● **What the exercise asks**:
Turn the lines below into a JSON list of strings with one string per line, skipping any blank lines. Leave the pictures out of the answer.

● **Materials provided**:
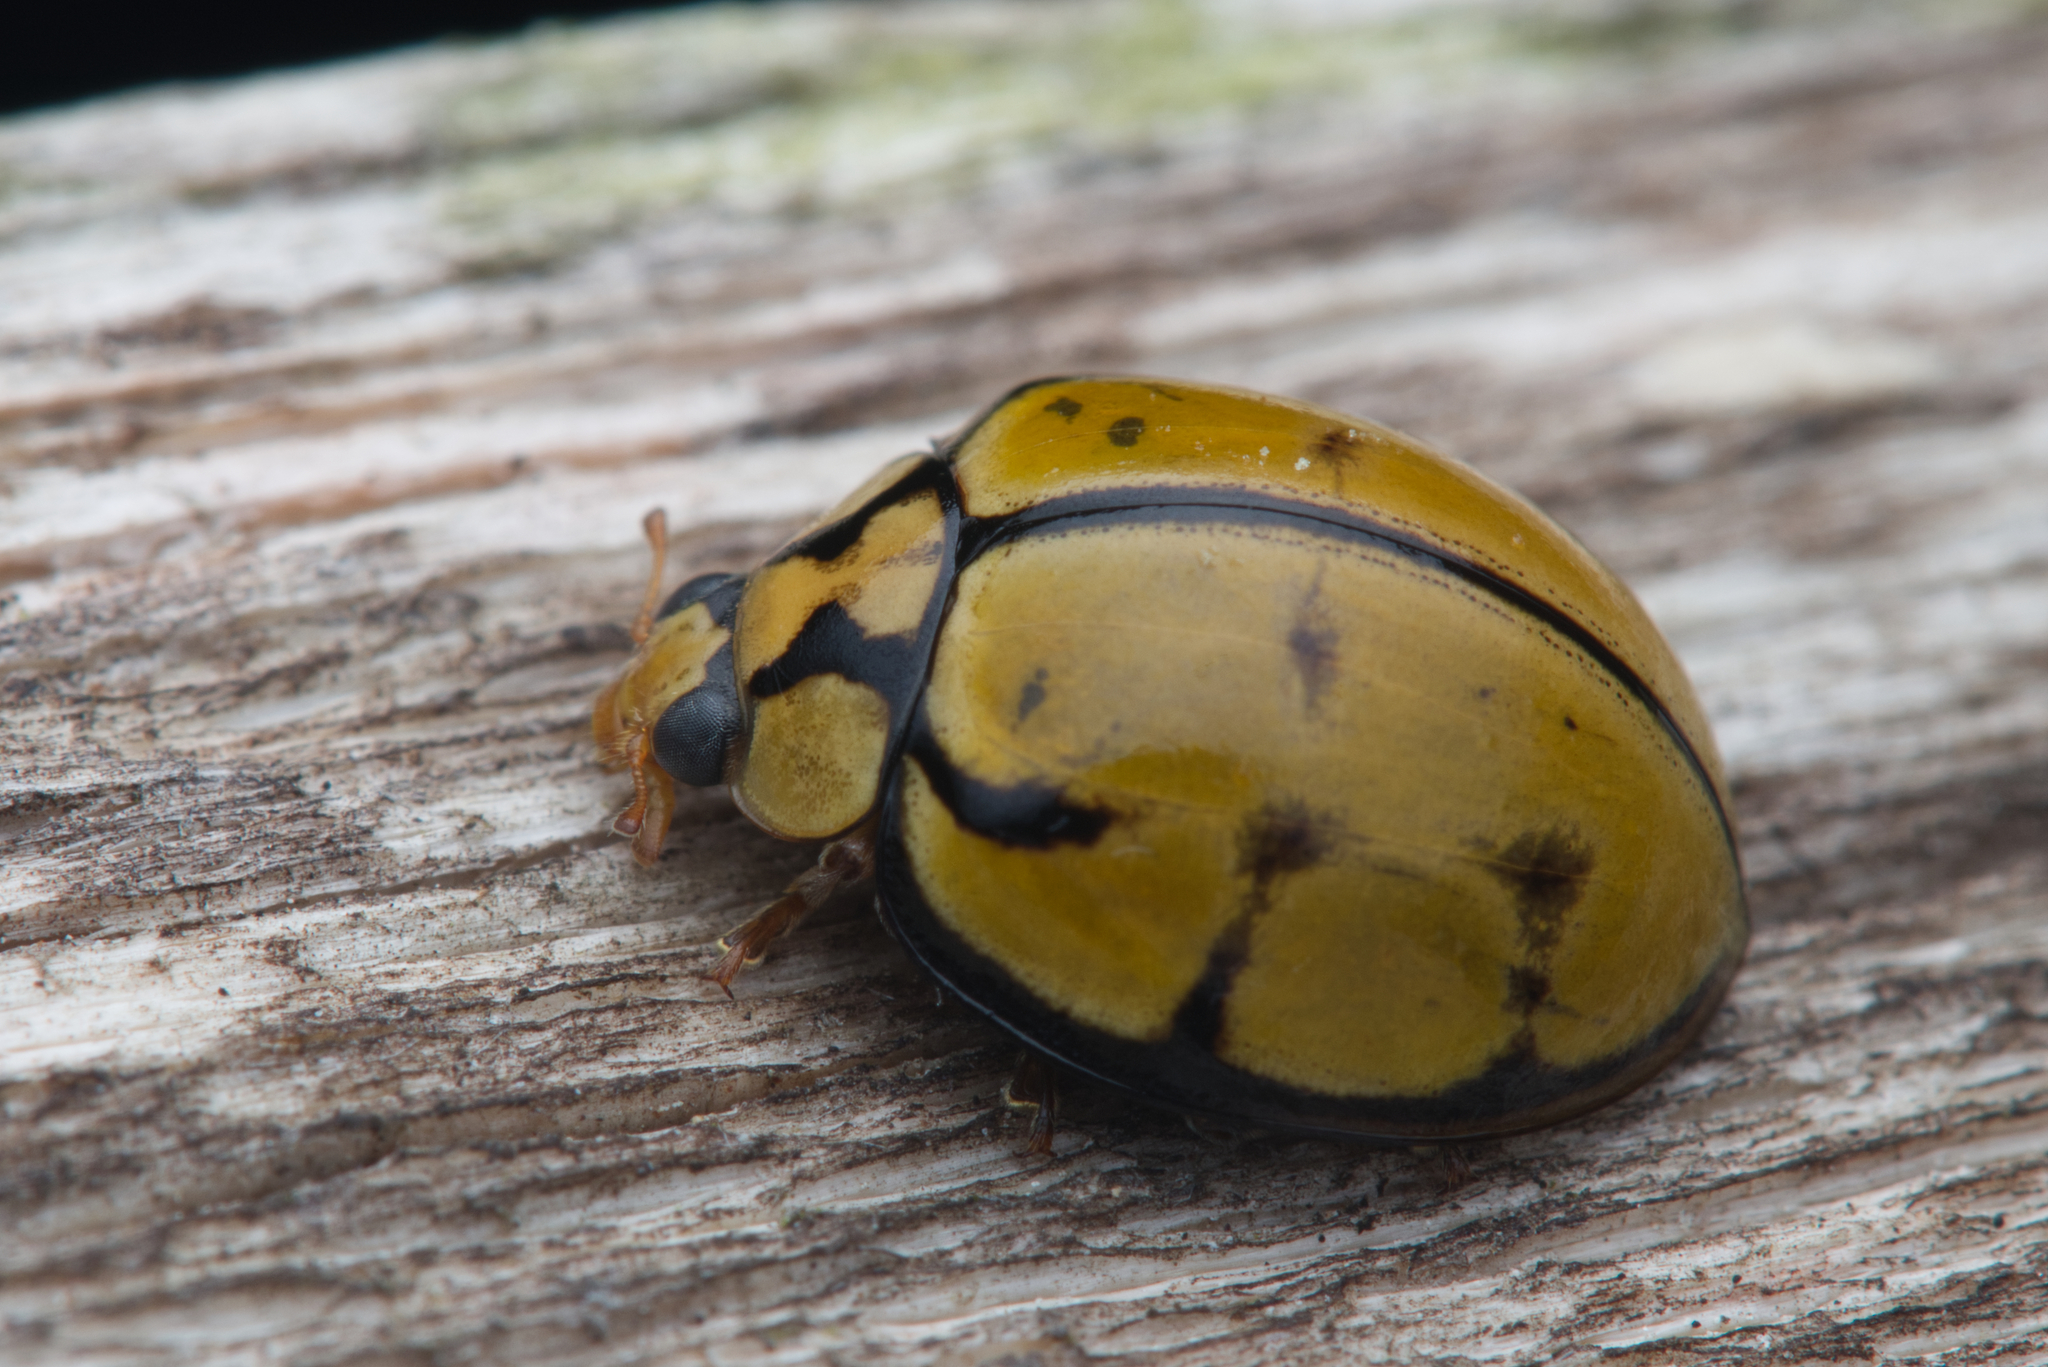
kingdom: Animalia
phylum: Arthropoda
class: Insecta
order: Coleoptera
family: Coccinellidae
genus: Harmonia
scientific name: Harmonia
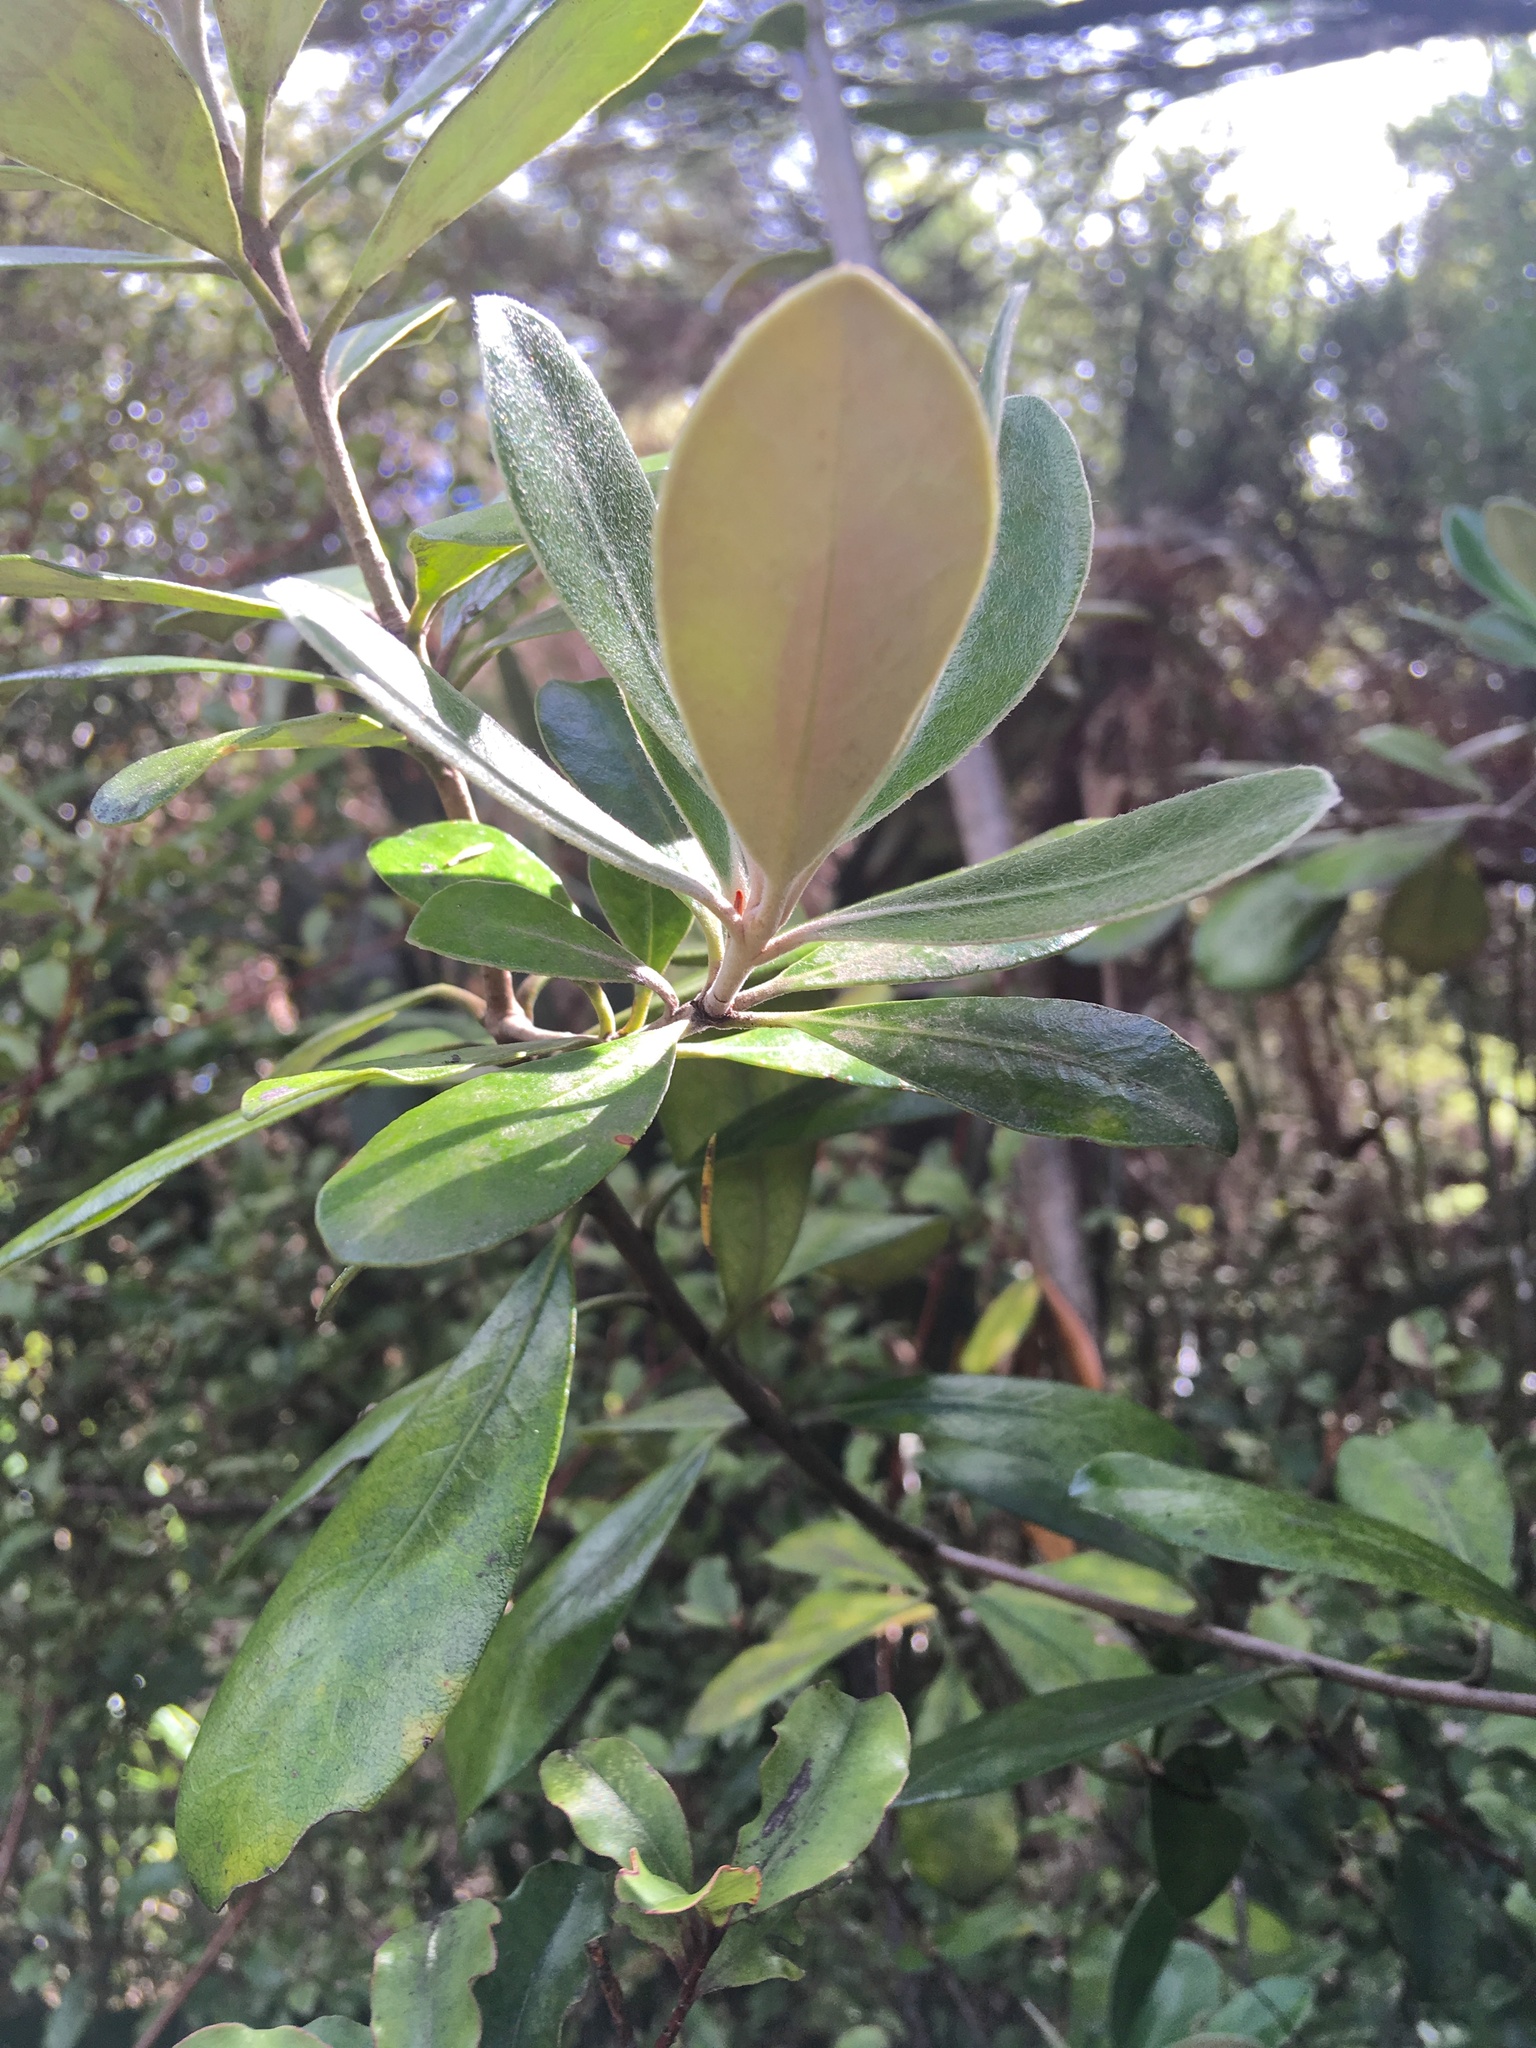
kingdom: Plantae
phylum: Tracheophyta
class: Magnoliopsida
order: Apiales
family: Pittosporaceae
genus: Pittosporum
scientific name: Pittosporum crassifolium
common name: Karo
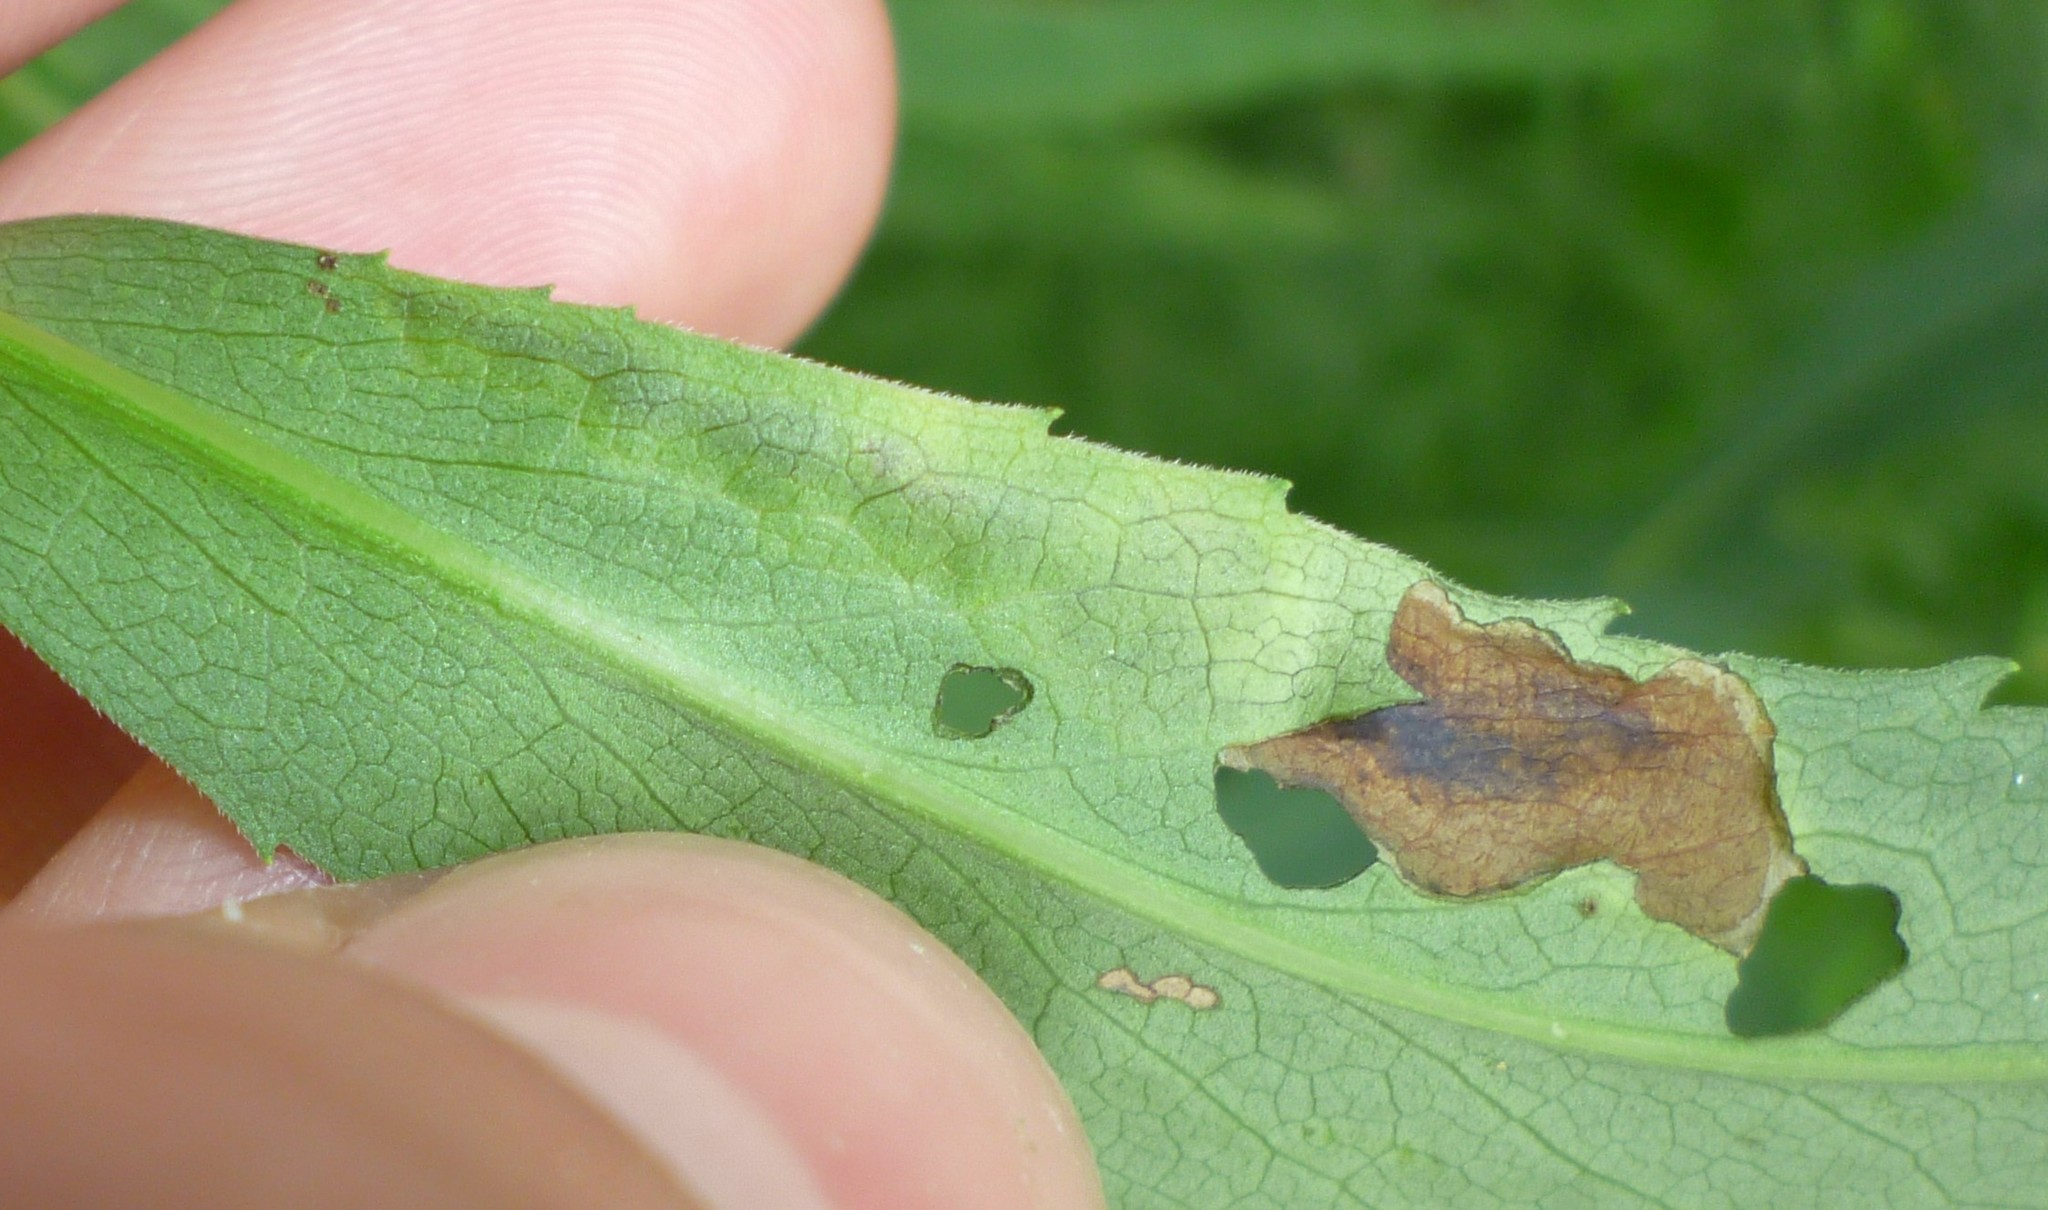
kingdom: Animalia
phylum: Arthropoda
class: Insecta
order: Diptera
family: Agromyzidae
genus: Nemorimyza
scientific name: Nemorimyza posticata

● **Reply to the task**:
[
  "kingdom: Animalia",
  "phylum: Arthropoda",
  "class: Insecta",
  "order: Coleoptera",
  "family: Coccinellidae",
  "genus: Harmonia",
  "scientific name: Harmonia",
  "kingdom: Plantae",
  "phylum: Tracheophyta",
  "class: Magnoliopsida",
  "order: Apiales",
  "family: Pittosporaceae",
  "genus: Pittosporum",
  "scientific name: Pittosporum crassifolium",
  "common name: Karo",
  "kingdom: Animalia",
  "phylum: Arthropoda",
  "class: Insecta",
  "order: Diptera",
  "family: Agromyzidae",
  "genus: Nemorimyza",
  "scientific name: Nemorimyza posticata"
]